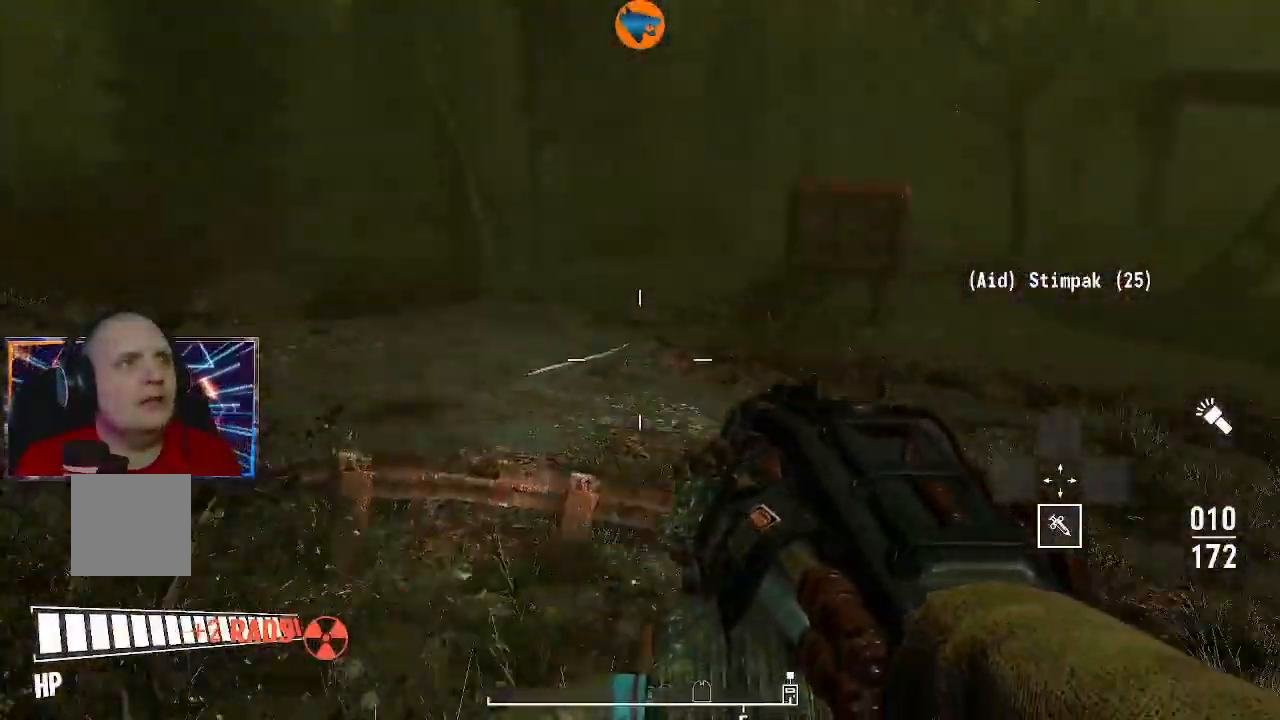
{"dt_ms": 1000, "buttons": [], "left_stick": "center", "right_stick": "right", "button_events": []}
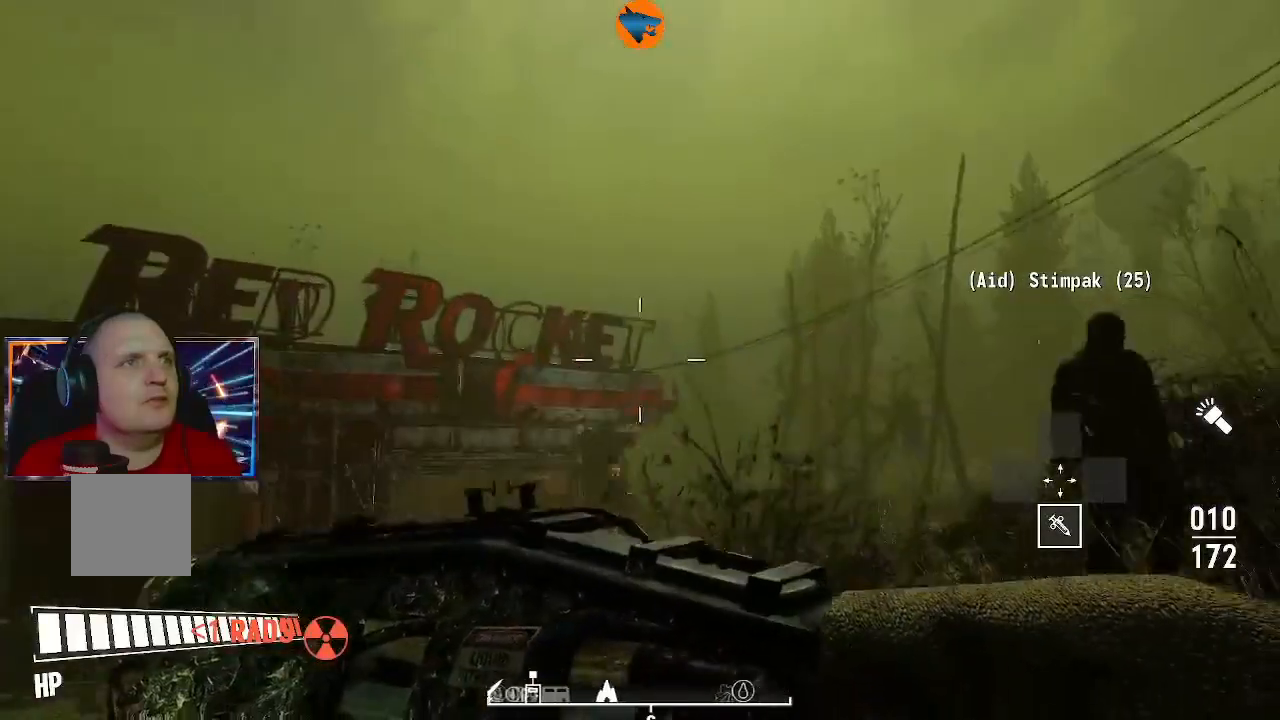
{"dt_ms": 500, "buttons": [], "left_stick": "center", "right_stick": "center", "button_events": []}
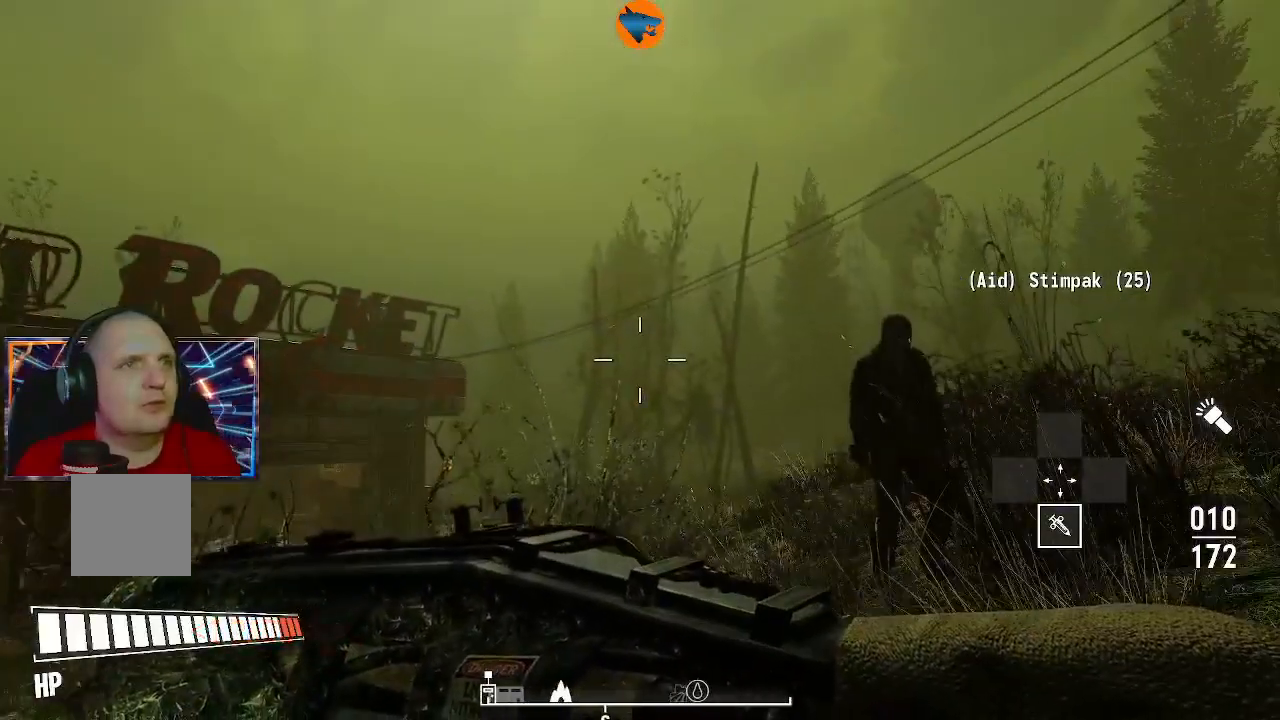
{"dt_ms": 500, "buttons": [], "left_stick": "center", "right_stick": "up-right", "button_events": []}
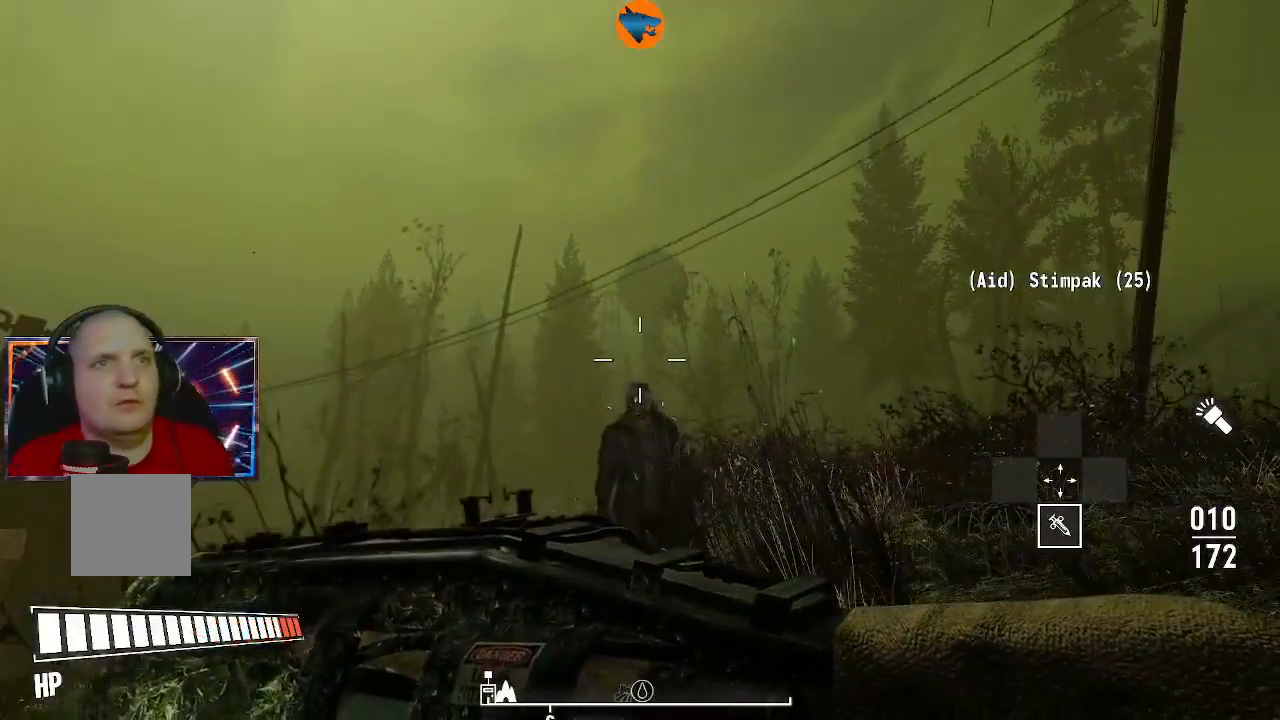
{"dt_ms": 1000, "buttons": [], "left_stick": "center", "right_stick": "center", "button_events": []}
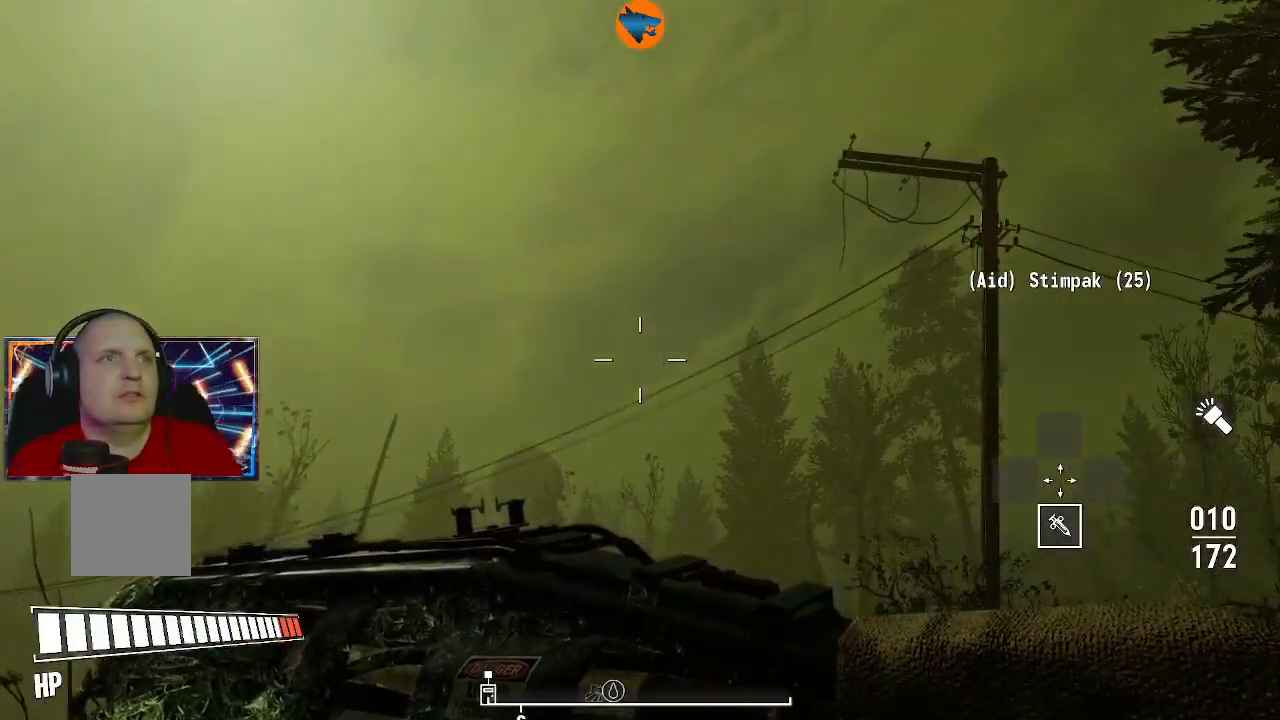
{"dt_ms": 500, "buttons": [], "left_stick": "center", "right_stick": "center", "button_events": []}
====================
**Work request**
Give back the material above exactly as written, but omit the images.

**Answer section**
{"dt_ms": 1000, "buttons": [], "left_stick": "center", "right_stick": "right", "button_events": []}
{"dt_ms": 500, "buttons": [], "left_stick": "center", "right_stick": "center", "button_events": []}
{"dt_ms": 500, "buttons": [], "left_stick": "center", "right_stick": "up-right", "button_events": []}
{"dt_ms": 1000, "buttons": [], "left_stick": "center", "right_stick": "center", "button_events": []}
{"dt_ms": 500, "buttons": [], "left_stick": "center", "right_stick": "center", "button_events": []}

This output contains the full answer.